Le modèle R1 de DeepSeek, sorti la semaine dernière, "est l'une des percées les plus incroyables que j'aie jamais vues", a-t-il écrit sur X.
Open source
Comme ses concurrents occidentaux, tels que ChatGPT, Llama ou Claude, DeepSeek s'appuie sur un grand modèle de langage (LLM), formé à partir d'immenses quantités de textes, pour maîtriser les subtilités du langage naturel.
Mais contrairement à ces rivaux, qui développent des modèles propriétaires, DeepSeek est en code source ouvert ("open source"). Cela signifie que le code de l'application est accessible à tous, permettant de comprendre son fonctionnement et de le modifier.
"Une entreprise non américaine perpétue la mission initiale d'OpenAI -une recherche ouverte et avant-gardiste qui bénéficie à tous", a estimé Jim Fan, responsable de recherche chez Nvidia, sur X.
DeepSeek affirme être "en tête du classement des modèles open source" et rivaliser avec "les modèles propriétaires les plus avancés au monde".
Alexandr Wang de Scale AI a estimé sur X que DeepSeek est "un signal d'alerte pour l'Amérique".
Et le président Donald Trump a jugé que le succès de DeepSeek, le rival chinois de ChatGPT à bas prix qui bouscule la Silicon Valley et les marchés, constitue un "avertissement" pour les États-Unis.
"J'espère que le lancement de l'intelligence artificielle (IA) DeepSeek par une société chinoise sera un avertissement pour nos industriels et leur rappellera qu'il faut rester très concentrés sur la concurrence pour gagner", a dit le président américain, s'exprimant devant des élus du Parti républicain en Floride.
Le ministre australien de l'Industrie et des Sciences a fait part de ses préoccupations en matière de vie privée à propos de DeepSeek, une intelligence artificielle (IA) chinoise, en invitant à la réflexion avant son utilisation.
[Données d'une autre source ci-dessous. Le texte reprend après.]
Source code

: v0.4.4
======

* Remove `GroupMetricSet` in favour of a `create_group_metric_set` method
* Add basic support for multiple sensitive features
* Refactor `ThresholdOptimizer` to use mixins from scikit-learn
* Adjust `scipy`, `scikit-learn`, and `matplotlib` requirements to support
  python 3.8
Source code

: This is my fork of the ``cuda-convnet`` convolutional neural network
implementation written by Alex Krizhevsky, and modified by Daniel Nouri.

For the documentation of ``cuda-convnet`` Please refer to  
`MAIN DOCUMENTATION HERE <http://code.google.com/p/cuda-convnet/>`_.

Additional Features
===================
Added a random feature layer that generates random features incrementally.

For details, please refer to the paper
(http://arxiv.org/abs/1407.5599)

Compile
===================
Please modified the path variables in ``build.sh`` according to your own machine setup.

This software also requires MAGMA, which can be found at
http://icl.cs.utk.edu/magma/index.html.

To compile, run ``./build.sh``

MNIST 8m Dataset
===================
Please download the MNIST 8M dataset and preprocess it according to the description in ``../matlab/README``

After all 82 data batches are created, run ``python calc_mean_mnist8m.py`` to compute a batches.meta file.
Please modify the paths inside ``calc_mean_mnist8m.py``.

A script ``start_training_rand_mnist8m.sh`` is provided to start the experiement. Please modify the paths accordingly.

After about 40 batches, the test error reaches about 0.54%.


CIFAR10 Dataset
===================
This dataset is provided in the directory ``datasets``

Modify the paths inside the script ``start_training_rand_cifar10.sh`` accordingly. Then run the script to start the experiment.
"Il y a beaucoup de questions auxquelles il faudra répondre à temps sur la qualité, les préférences des consommateurs, la gestion des données et de la vie privée", a déclaré Ed Husic, insistant sur la nécessité d'"être très prudent" face au chatbot chinois devenu rival des géants américains, dont ChatGPT.
"Grandes choses"
La Chine ambitionne de devenir leader de l'intelligence artificielle d'ici 2030, avec des investissements prévus de plusieurs dizaines de milliards d'euros dans ce domaine au cours des prochaines années.
Le succès de DeepSeek montre que les entreprises chinoises commencent à surmonter les obstacles auxquels elles sont confrontées.
La semaine dernière, le fondateur de DeepSeek, Liang Wenfeng, a assisté à une réunion avec le Premier ministre chinois Li Qiang, soulignant l'ascension rapide de l'entreprise.
Ce succès viral a également propulsé DeepSeek au sommet des sujets tendances sur Weibo, l'équivalent chinois de X.
"Cela montre qu'on peut accomplir de grandes choses avec peu de moyens", a souligné un utilisateur.